Au procès d'Ahmed, le 21 août, les violences policières sont un peu hors sujet. Le capitaine blessé au poignet assure qu'Ahmed est son agresseur. Ahmed, qui porte une attelle à la suite de son arrestation, dément et réitère son engagement non violent. «L'unique témoin de l'accusation était absent, explique Me Frédéric Massiot, son avocat. La police n'avait pas entendu nos témoins.» Mais le parquet réclame huit mois ferme. Ahmed est condamné à trois mois ferme et renvoyé en prison.

Isolement.

Ses amis se mobilisent, mais ils sont attendus au tournant. Le vendredi 23 août, 17 d'entre eux investissent l'antenne du ministère de la Justice de Strasbourg. «On a sonné, et ils ont ouvert, raconte Nestor. On leur a proposé de sortir mais ils ont préféré rester.» La revendication du groupe porte sur l'arrêt de l'isolement d'Ahmed. «Les employés n'étaient pas séquestrés. On leur a offert des chocolats, eux nous ont proposé du café.» Par téléphone, une fonctionnaire reçoit l'ordre de quitter les lieux. Les occupants proposent une échelle. Mais, très vite, ils entendent un compte à rebours derrière la porte. «On a vu des gens cagoulés, tout en noir, avec des pinces hydrauliques», raconte Nestor. Le GIPN en mission spéciale. «Ils ont commencé à scier les gongs, et ils ont fait irruption avec boucliers, armes à la main, comme dans les films. On avait fait une chaîne, plus ou moins les mains en l'air. Ils ont défoncé une porte avec un bélier, des pièces qui avaient été fermées par les employés.»

Pris en chasse.

Des policiers en civil font leur entrée. «Ils m'ont dit : "Viens, on va faire un petit tour aux toilettes", rapporte un militant, là, ils m'ont mis à terre et ils m'ont tapé à coups de poing et de pied. Je me suis recroquevillé. Ils m'ont menotté et ont continué à me taper. Après, ils m'ont sorti des toilettes, et ils m'ont dit : "Mets-toi par terre et rampe avec les autres."» Un autre spontané, «Jésus» – son pseudo -, subit le même traitement. «Ils ont dit : "Lui, lui et lui", et ils nous ont amenés dans les chiottes. J'ai été giflé. Puis j'ai été mis à terre. L'un a mis le pied sur mon visage, les autres me donnaient des coups de pied.» Certains militants présents à l'extérieur sont pris en chasse. «On commençait à remballer la banderole, quand les flics de la BAC et quelques hommes cagoulés ont enjambé les barrières, en criant : "Le grand habillé en noir !" Ils ont attrapé le copain et ils l'ont roué de coups. Il a été conduit au commissariat. A l'hôpital civil de Strasbourg, le médecin de garde a relevé 160 points de contusion.»
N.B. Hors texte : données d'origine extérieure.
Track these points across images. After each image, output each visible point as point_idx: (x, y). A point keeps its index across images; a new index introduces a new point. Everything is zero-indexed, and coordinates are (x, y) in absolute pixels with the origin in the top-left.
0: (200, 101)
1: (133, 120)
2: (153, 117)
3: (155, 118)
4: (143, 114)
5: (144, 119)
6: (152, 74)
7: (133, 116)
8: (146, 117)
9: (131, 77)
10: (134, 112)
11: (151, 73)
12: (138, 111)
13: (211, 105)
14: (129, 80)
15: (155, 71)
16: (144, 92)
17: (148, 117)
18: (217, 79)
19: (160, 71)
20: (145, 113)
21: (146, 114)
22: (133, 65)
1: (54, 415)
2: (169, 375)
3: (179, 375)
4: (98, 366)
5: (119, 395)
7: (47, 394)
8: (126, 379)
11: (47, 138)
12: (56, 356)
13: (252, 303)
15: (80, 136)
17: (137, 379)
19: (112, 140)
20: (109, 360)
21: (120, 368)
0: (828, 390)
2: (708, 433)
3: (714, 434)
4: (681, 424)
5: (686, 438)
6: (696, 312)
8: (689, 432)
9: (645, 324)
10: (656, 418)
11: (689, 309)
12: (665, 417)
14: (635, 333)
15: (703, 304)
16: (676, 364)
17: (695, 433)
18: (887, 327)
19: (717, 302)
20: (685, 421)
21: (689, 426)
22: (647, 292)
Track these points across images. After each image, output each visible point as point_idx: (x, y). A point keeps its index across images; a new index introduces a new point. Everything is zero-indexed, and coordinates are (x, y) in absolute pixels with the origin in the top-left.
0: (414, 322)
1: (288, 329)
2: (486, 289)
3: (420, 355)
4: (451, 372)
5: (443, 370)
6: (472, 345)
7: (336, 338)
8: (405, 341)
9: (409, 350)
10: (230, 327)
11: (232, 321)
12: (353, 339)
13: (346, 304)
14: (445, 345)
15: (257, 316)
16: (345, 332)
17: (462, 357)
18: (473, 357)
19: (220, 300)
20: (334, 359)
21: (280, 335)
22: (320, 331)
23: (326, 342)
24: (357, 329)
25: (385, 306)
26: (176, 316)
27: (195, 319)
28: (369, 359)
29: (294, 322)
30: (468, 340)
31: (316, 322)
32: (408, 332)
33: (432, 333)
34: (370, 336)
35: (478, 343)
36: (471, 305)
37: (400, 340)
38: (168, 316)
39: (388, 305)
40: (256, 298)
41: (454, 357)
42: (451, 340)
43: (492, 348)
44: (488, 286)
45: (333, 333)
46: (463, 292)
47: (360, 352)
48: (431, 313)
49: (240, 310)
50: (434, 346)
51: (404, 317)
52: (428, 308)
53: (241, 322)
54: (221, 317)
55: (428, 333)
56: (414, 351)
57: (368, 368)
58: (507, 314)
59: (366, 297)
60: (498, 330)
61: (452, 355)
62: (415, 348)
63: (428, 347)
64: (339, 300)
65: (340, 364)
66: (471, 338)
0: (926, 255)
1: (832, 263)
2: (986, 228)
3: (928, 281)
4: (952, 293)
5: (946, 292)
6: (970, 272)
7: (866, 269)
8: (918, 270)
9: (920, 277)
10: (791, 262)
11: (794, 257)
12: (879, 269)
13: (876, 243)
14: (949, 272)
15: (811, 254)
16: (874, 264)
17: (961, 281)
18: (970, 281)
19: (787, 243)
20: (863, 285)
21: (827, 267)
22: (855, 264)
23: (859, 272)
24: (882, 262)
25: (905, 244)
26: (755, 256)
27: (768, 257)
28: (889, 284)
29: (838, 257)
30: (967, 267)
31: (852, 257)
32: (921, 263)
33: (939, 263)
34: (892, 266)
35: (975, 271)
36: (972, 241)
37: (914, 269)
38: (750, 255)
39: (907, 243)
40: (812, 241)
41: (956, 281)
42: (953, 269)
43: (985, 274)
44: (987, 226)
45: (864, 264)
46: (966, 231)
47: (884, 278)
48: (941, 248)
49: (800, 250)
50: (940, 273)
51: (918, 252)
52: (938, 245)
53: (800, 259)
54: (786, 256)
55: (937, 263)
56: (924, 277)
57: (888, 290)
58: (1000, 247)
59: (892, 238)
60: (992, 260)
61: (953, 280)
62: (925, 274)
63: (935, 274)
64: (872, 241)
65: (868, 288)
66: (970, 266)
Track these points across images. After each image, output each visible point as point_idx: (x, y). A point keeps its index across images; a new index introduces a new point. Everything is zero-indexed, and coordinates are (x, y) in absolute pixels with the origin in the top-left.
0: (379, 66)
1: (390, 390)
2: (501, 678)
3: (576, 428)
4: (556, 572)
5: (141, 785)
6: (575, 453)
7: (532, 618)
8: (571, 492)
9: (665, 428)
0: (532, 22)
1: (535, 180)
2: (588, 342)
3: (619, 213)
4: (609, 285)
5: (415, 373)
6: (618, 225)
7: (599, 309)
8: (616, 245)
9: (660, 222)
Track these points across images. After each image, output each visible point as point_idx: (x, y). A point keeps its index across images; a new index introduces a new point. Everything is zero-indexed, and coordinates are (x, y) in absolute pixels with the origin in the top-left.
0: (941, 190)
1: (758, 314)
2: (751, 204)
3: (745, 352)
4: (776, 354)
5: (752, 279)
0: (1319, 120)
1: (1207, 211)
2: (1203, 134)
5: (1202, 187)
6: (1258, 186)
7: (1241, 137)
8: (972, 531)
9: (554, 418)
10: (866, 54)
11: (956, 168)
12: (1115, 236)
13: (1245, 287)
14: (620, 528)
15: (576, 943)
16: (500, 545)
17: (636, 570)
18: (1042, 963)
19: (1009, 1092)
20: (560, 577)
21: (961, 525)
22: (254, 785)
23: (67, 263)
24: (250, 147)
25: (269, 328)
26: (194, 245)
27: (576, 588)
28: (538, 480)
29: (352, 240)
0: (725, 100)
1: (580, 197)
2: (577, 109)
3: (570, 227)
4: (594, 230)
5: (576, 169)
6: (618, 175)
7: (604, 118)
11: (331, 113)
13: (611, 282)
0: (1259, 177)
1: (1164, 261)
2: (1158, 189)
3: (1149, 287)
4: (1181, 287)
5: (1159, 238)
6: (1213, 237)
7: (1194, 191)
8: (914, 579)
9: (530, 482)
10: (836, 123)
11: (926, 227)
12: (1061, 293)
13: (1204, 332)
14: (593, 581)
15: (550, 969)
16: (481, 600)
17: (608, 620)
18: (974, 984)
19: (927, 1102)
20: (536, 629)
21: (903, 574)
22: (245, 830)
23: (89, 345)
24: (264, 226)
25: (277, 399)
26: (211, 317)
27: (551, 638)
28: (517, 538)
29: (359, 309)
Les 17 occupants sont accusés de «violation de domicile» et de «séquestration». Le parquet a réclamé un mois de prison ferme, mais le tribunal correctionnel s'est finalement déclaré incompétent – la séquestration relevant des assises. Le parquet fait appel, comme il a fait appel de la condamnation d'Ahmed, jugée trop faible. Ahmed est sorti de l'isolement, après avoir reçu la visite de plusieurs parlementaires – successivement du PCF, de la LCR, et des Verts. Le 8 octobre, il doit être rejugé en appel à Colmar. Une pétition est lancée et une marche est prévue, lundi, veille de l'examen de sa demande de remise en liberté (1). Les manifestants victimes de violence envisagent de déposer une plainte groupée.

(1) A Paris, place du Châtelet, à 18 heures. Les signatures sont collectées sur www.lapetition.com – «Libérez Ahmed».